## TEXT SECTION

--- START ---

Configuring an Amazon EMR cluster to continue or terminate after step execution
This topic explains the differences between using a long-running cluster and creating a transient cluster that shuts down after the last step runs. It also covers how to configure step execution for a cluster.
Create a long-running cluster
By default, clusters that you create with the console or the AWS CLI are long-running. Long-running clusters continue to run, accept work, and accrue charges until you take action to shut them down.
A long-running cluster is effective in the following situations:
-
When you need to interactively or automatically query data.
-
When you need to interact with big data applications hosted on the cluster on an ongoing basis.
-
When you periodically process a data set so large or so frequently that it is inefficient to launch new clusters and load data each time.
You can also set termination protection on a long-running cluster to avoid shutting down EC2 instances by accident or error. For more information, see Using termination protection to protect your Amazon EMR clusters from accidental shut down.
Note
Amazon EMR automatically enables termination protection for all clusters with multiple primary nodes, and overrides any step execution settings that you supply when you create the cluster. You can disable termination protection after the cluster has been launched. See Configuring termination protection for running clusters. To shut down a cluster with multiple primary nodes, you must first modify the cluster attributes to disable termination protection. For instructions, see Terminate an Amazon EMR Cluster with multiple primary nodes.
Configure a cluster to terminate after step execution
When you configure termination after step execution, the cluster starts, runs bootstrap actions, and then runs the steps that you specify. As soon as the last step completes, Amazon EMR terminates the cluster's Amazon EC2 instances. Clusters that you launch with the Amazon EMR API have step execution enabled by default.
Termination after step execution is effective for clusters that perform a periodic processing task, such as a daily data processing run. Step execution also helps you ensure that you are billed only for the time required to process your data. For more information about steps, see Submit work to an Amazon EMR cluster.

--- END ---

## EXTRACTED ENTRIES
--- START ---

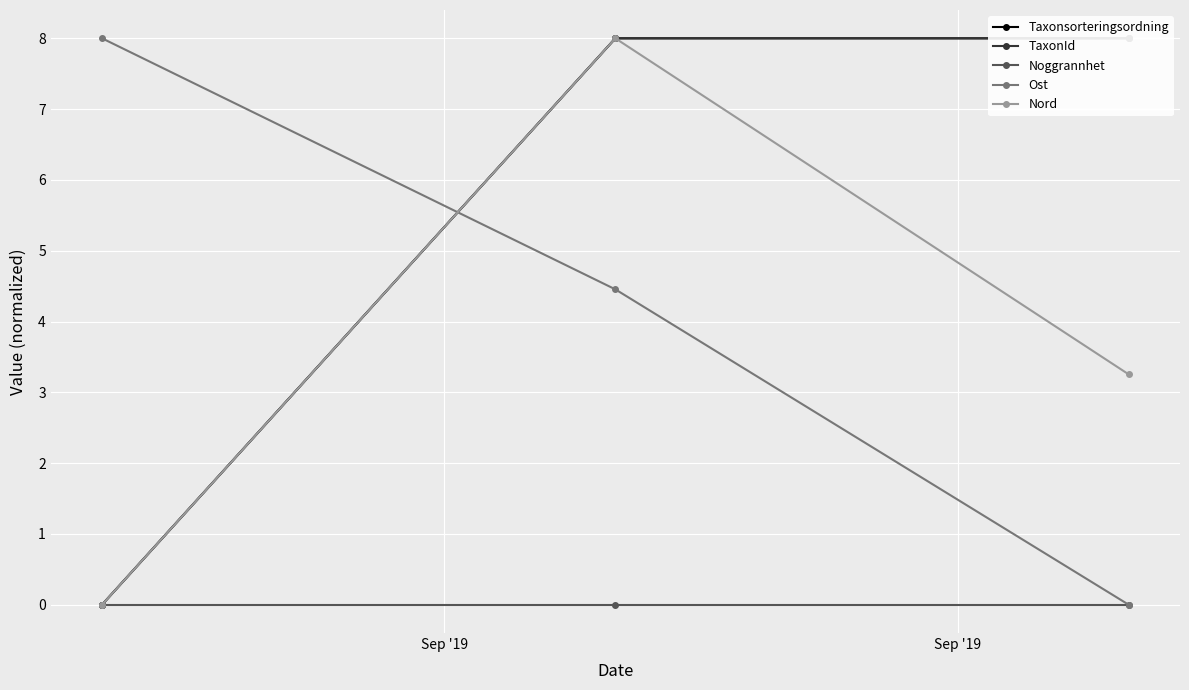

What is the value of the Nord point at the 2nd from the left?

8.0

--- END ---
--- START ---

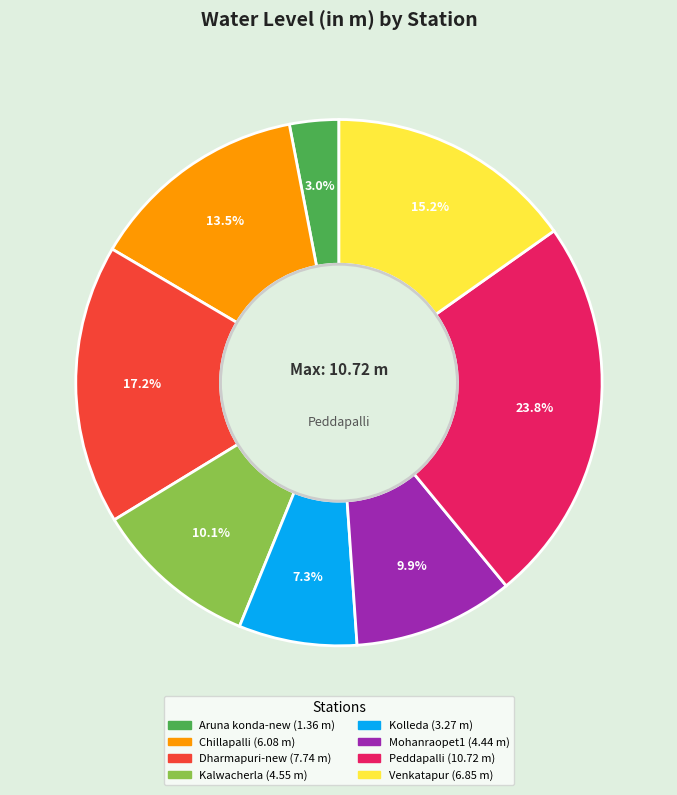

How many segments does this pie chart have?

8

--- END ---

## PROBLEMS AND TASKS
1. Answer these questions from the text on Amazon EMR clusters:
(a) By default, which clusters are long-running?
(b) For which clusters does Amazon EMR automatically enable termination protection?
(c) Clusters launched with what have step execution enabled by default?
2. Set down word for word the passage of the text on Amazon EMR clusters from "Create a long-running" up to and including "automatically query data.".

## OUTPUTS IN ORDER
1.
(a) Clusters created with the console or the AWS CLI.
(b) All clusters with multiple primary nodes.
(c) The Amazon EMR API.

2.
Create a long-running cluster
By default, clusters that you create with the console or the AWS CLI are long-running. Long-running clusters continue to run, accept work, and accrue charges until you take action to shut them down.
A long-running cluster is effective in the following situations:
-
When you need to interactively or automatically query data.